Ses recherches ont abouti à cette conclusion, après des milliers de pages parcourues, et, si quelques traces se retrouvent avant 1580, l’ouvrage en question, Andria, était particulièrement important. Et l’on remarque qu’après sa diffusion, il s’est progressivement démocratisé, puis installé confortablement.
"Une innovation simple, mais brillante"
Sauf qu’en 1588, dans cette traduction du latin, ce sont des sortes de traits d’union qui servent à marquer le vide. « À trois reprises, écrit Anne Toner, une série de traits d’union est utilisée pour suggérer l’interruption – ou l’auto-interruption. Ce fut une innovation simple, mais brillante. Ce marqueur indiquait une forme de mise en scène, offrant, pour le regard, une information. » Et voici comment l’on suggérait par le silence, plus puissamment encore que par la parole.
« Il est intéressant de se demander de qui est venue l’idée d’utiliser ce qui s’est avéré une ressource particulièrement utile.... était-ce le traducteur de Terence, l’imprimeur ? La personne qui fut à l’origine de cette invention n’est pas clairement identifiée. Mais on constate que ce signe de ponctuation a été repris relativement vite dans des œuvres théâtrales », indique l’universitaire.

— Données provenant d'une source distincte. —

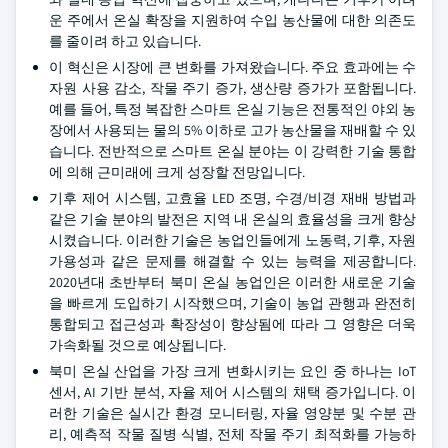
운 주에서 온실 확장을 지원하여 수입 농산물에 대한 의존도
를 줄이려 하고 있습니다.
이 혁신은 시장에 큰 변화를 가져왔습니다. 주요 효과에는 수
자원 사용 감소, 작물 주기 증가, 생산량 증가가 포함됩니다.
예를 들어, 특정 복잡한 스마트 온실 기능은 전통적인 야외 농
장에서 사용되는 물의 5% 이하로 고가 농산물을 재배할 수 있
습니다. 전반적으로 스마트 온실 분야는 이 강력한 기술 통합
에 의해 근미래에 크게 성장할 전망입니다.
기후 제어 시스템, 고효율 LED 조명, 수경/비경 재배 방법과
같은 기술 분야의 발전은 지역 내 온실의 효율성을 크게 향상
시켰습니다. 이러한 기술은 농업인들에게 노동력, 기후, 자원
가용성과 같은 문제를 해결할 수 있는 능력을 제공합니다.
2020년대 초반부터 북미 온실 농업인은 이러한 새로운 기술
을 빠르게 도입하기 시작했으며, 기술이 농업 관행과 완전히
통합되고 접근성과 확장성이 향상됨에 따라 그 영향은 더욱
가속화될 것으로 예상됩니다.
북미 온실 산업을 가장 크게 변화시키는 요인 중 하나는 IoT
센서, AI 기반 분석, 자율 제어 시스템의 채택 증가입니다. 이
러한 기술은 실시간 환경 모니터링, 자율 영양분 및 수분 관
리, 예측적 작물 질병 식별, 전체 작물 주기 최적화를 가능하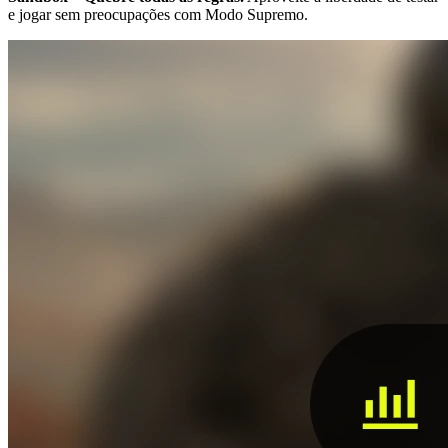
e jogar sem preocupações com Modo Supremo.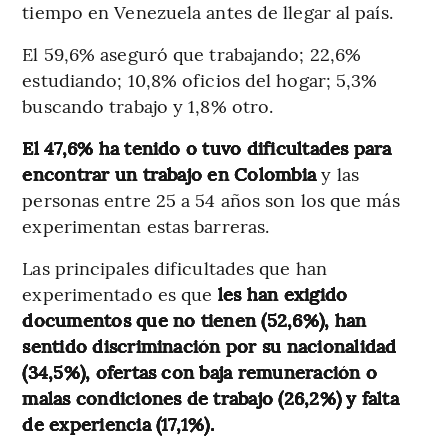
tiempo en Venezuela antes de llegar al país.
El 59,6% aseguró que trabajando; 22,6%
estudiando; 10,8% oficios del hogar; 5,3%
buscando trabajo y 1,8% otro.
El 47,6% ha tenido o tuvo dificultades para
encontrar un trabajo en Colombia
y las
personas entre 25 a 54 años son los que más
experimentan estas barreras.
Las principales dificultades que han
experimentado es que
les han exigido
documentos que no tienen (52,6%), han
sentido discriminación por su nacionalidad
(34,5%), ofertas con baja remuneración o
malas condiciones de trabajo (26,2%) y falta
de experiencia (17,1%).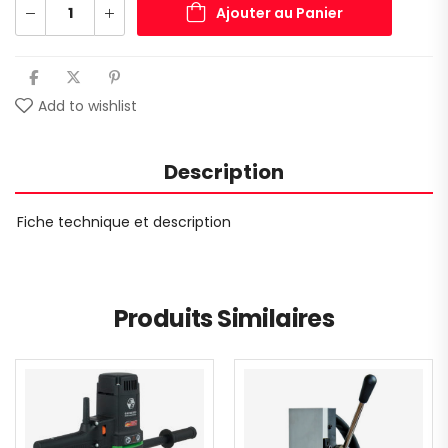
Ajouter au Panier
Add to wishlist
Description
Fiche technique et description
Produits Similaires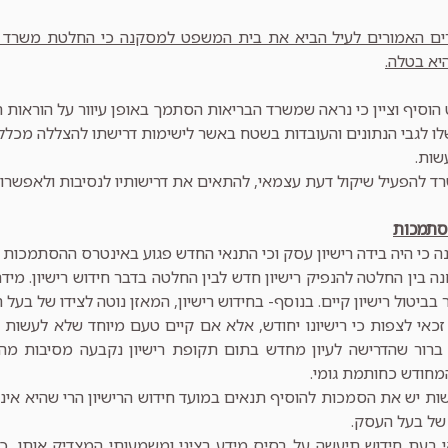
ים האמורים לעיל הביא את בית המשפט למסקנה כי החלטת משרד הב
היא בטלה.
וסיף וציין כי נראה שמשרד הבריאות הסתמך באופן עיוור על הוראות 
שות.
ד להפעיל שיקול דעת עצמאי, להתאים את דרישותיו לנסיבות ולאפשרוי
סתמכות
 כי היה בידה רישיון עסק וכי התנאי החדש פגוע באינטרס ההסתמכות 
 בין החלטה להנפיק רישיון חדש לבין החלטה בדבר חידוש רישיון. מ
ביטול רישיון קיים. בנוסף- בחידוש רישיון, המאזן נוטה לצידו של בעל 
 זכאי לצפות כי רישיונו יחודש, אלא אם קיים טעם מיוחד שלא לעשות כ
ברור שהדרישה לעיון מחדש בתום תקופת רישיון נקבעה מסיבות מהו
המחודש כחותמת גומי.
ות יש את הסמכות להוסיף תנאים במועד חידוש הרישיון הרי שהיא א
ל בעל העסק.
בעת חידוש תיעשה על בסיס מידע רציני ומשמעותי המצדיק אותו, כש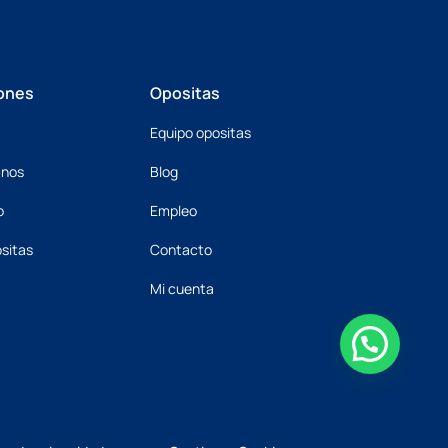
ones
Opositas
Equipo opositas
mnos
Blog
o
Empleo
sitas
Contacto
Mi cuenta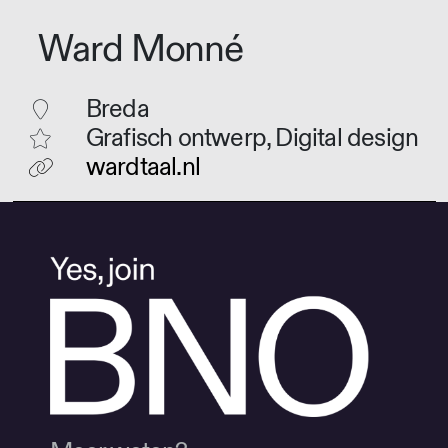
Ward Monné
Breda
Grafisch ontwerp, Digital design
wardtaal.nl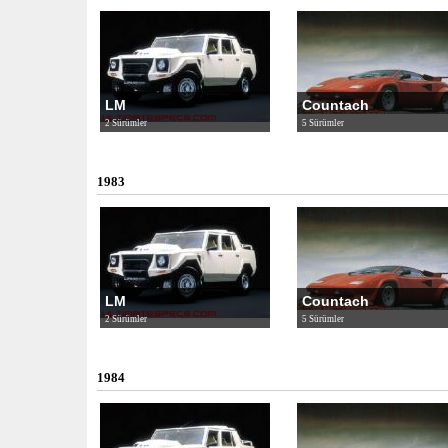
LM
Countach
2 Sürümler
5 Sürümler
1983
LM
Countach
2 Sürümler
5 Sürümler
1984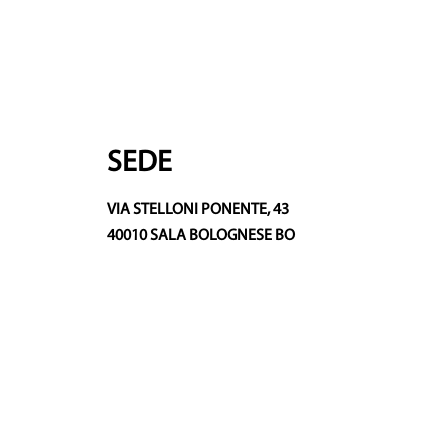
SEDE
VIA STELLONI PONENTE, 43
40010 SALA BOLOGNESE BO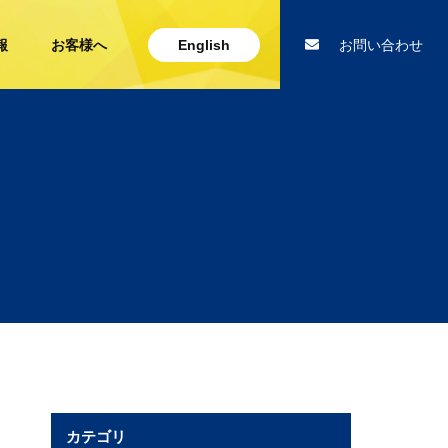
報
お客様へ
English
お問い合わせ
カテゴリ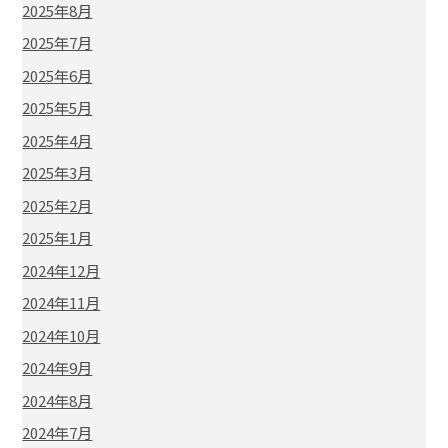
2025年8月
2025年7月
2025年6月
2025年5月
2025年4月
2025年3月
2025年2月
2025年1月
2024年12月
2024年11月
2024年10月
2024年9月
2024年8月
2024年7月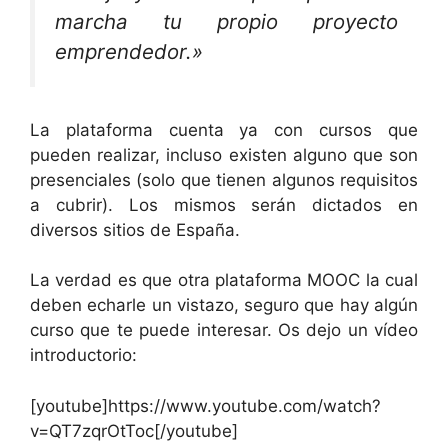
marcha tu propio proyecto
emprendedor.»
La plataforma cuenta ya con cursos que
pueden realizar, incluso existen alguno que son
presenciales (solo que tienen algunos requisitos
a cubrir). Los mismos serán dictados en
diversos sitios de España.
La verdad es que otra plataforma MOOC la cual
deben echarle un vistazo, seguro que hay algún
curso que te puede interesar. Os dejo un vídeo
introductorio:
[youtube]https://www.youtube.com/watch?
v=QT7zqrOtToc[/youtube]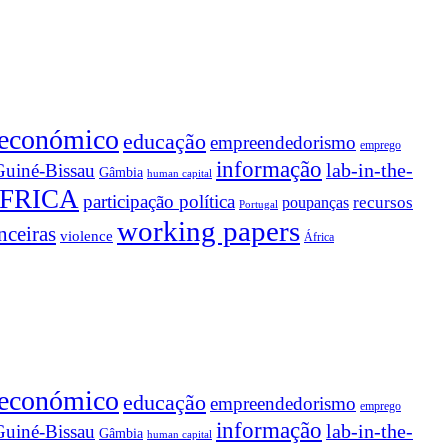
 económico
educação
empreendedorismo
emprego
informação
lab-in-the-
Guiné-Bissau
Gâmbia
human capital
FRICA
participação política
recursos
poupanças
Portugal
working papers
nceiras
violence
África
 económico
educação
empreendedorismo
emprego
informação
lab-in-the-
Guiné-Bissau
Gâmbia
human capital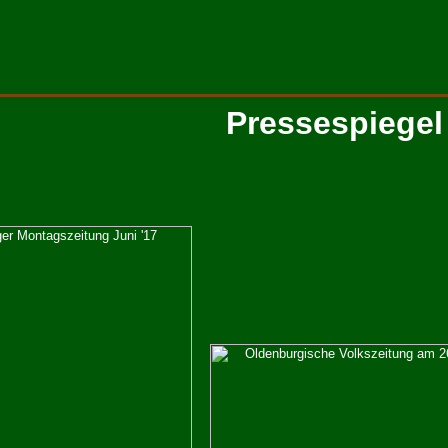
Pressespiegel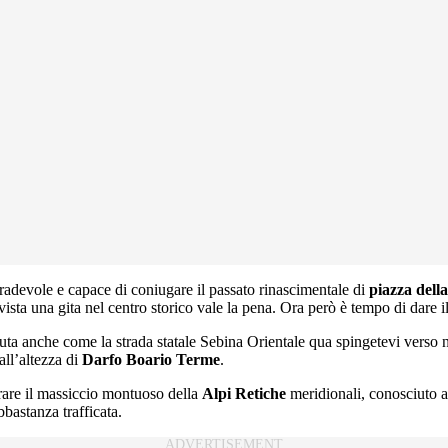
adevole e capace di coniugare il passato rinascimentale di
piazza dell
vista una gita nel centro storico vale la pena. Ora però è tempo di dare i
ta anche come la strada statale Sebina Orientale qua spingetevi verso n
all’altezza di
Darfo Boario Terme
.
rare il massiccio montuoso della
Alpi Retiche
meridionali, conosciuto 
bbastanza trafficata.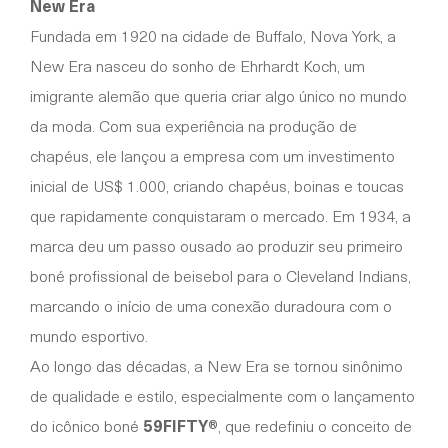
New Era
Fundada em 1920 na cidade de Buffalo, Nova York, a
New Era nasceu do sonho de Ehrhardt Koch, um
imigrante alemão que queria criar algo único no mundo
da moda. Com sua experiência na produção de
chapéus, ele lançou a empresa com um investimento
inicial de US$ 1.000, criando chapéus, boinas e toucas
que rapidamente conquistaram o mercado. Em 1934, a
marca deu um passo ousado ao produzir seu primeiro
boné profissional de beisebol para o Cleveland Indians,
marcando o início de uma conexão duradoura com o
mundo esportivo.
Ao longo das décadas, a New Era se tornou sinônimo
de qualidade e estilo, especialmente com o lançamento
do icônico boné
59FIFTY®
, que redefiniu o conceito de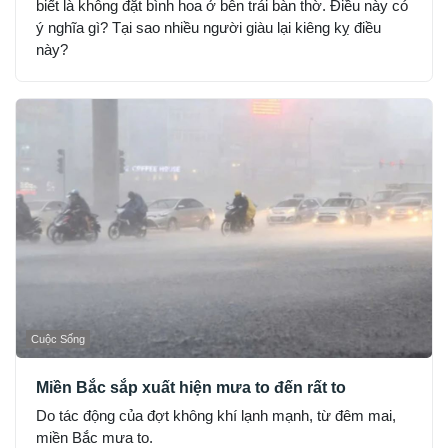
biết là không đặt bình hoa ở bên trái bàn thờ. Điều này có
ý nghĩa gì? Tại sao nhiều người giàu lại kiêng kỵ điều
này?
Cuộc Sống
Miền Bắc sắp xuất hiện mưa to đến rất to
Do tác động của đợt không khí lạnh mạnh, từ đêm mai,
miền Bắc mưa to.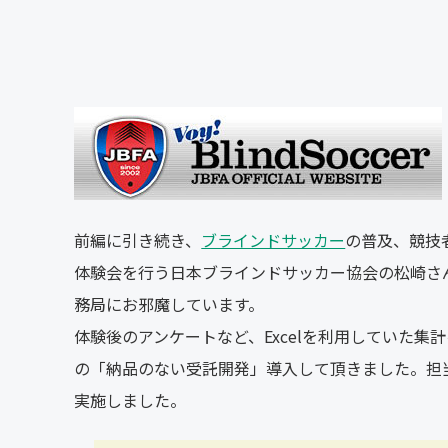
前編に引き続き、
ブラインドサッカー
の普及、競技
体験会を行う日本ブラインドサッカー協会の松崎さ
務局にお邪魔しています。
体験後のアンケートなど、Excelを利用していた
の「納品のない受託開発」導入して頂きました。担
実施しました。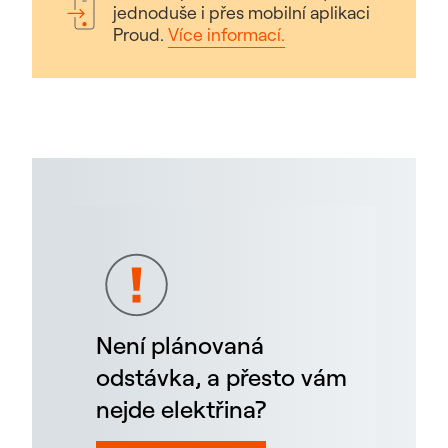
jednoduše i přes mobilní aplikaci
Proud.
Více informací.
Není plánovaná
odstávka, a přesto vám
nejde elektřina?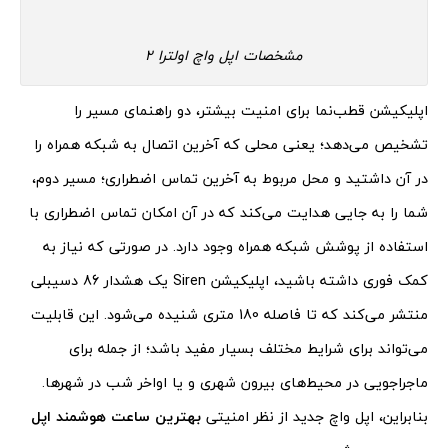
مشخصات اپل واچ اولترا 2
اپلیکیشن قطب‌نما برای امنیت بیشتر، دو راهنمای مسیر را
تشخیص می‌دهد؛ یعنی محلی که آخرین اتصال به شبکه همراه را
در آن داشتید و محل مربوط به آخرین تماس اضطراری؛ مسیر دوم،
شما را به جایی هدایت می‌کند که در آن امکان تماس اضطراری با
استفاده از پوشش شبکه همراه وجود دارد. در صورتی که نیاز به
کمک فوری داشته باشید، اپلیکیشن Siren یک هشدار 86 دسیبلی
منتشر می‌کند که تا فاصله 180 متری شنیده می‌شود. این قابلیت
می‌تواند برای شرایط مختلف بسیار مفید باشد؛ از جمله برای
ماجراجویی در محیط‌های بیرون شهری و یا اواخر شب در شهرها.
بنابراین، اپل واچ جدید از نظر امنیتی
بهترین ساعت هوشمند اپل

Ainsi, chez Ben Jonson, ou dans Shakespeare, on retrouve les fameux trois petits points. Puis, à partir du XVIIIe siècle, poursuit Toner, « il devient très courant dans la presse, et commence à être utilisé pour éviter les lois contre la diffamation ». Les points de suspension permettent alors de sous-entendre, de faire une allusion, sans finir un mot commencé, ou tout simplement en remplaçant ce que l’on voulait écrire, par un éloquent silence.
The Inheritors
Anne Toner a fait paraître aux presses de Cambridge un ouvrage, Ellipsis in English Literature, où elle passe en revue d’anciens travaux universitaires, comme ceux de Joseph Conrad et Ford Madox Ford, au début du XXe siècle. Travaillant ensemble sur The Inheritors, en 1901, ils cherchent, dit-elle, à capturer « le genre de l’indétermination qui est caractéristique de toutes les conversations humaines, et en particulier de toutes les conversations anglaises qui sont presque toujours opérées au moyen d’allusions et de phrases inachevées ».
Et dans le livre, on retrouver plus de 400 occurrences de ces « ... », ce qui était pour l’époque relativement hors du commun.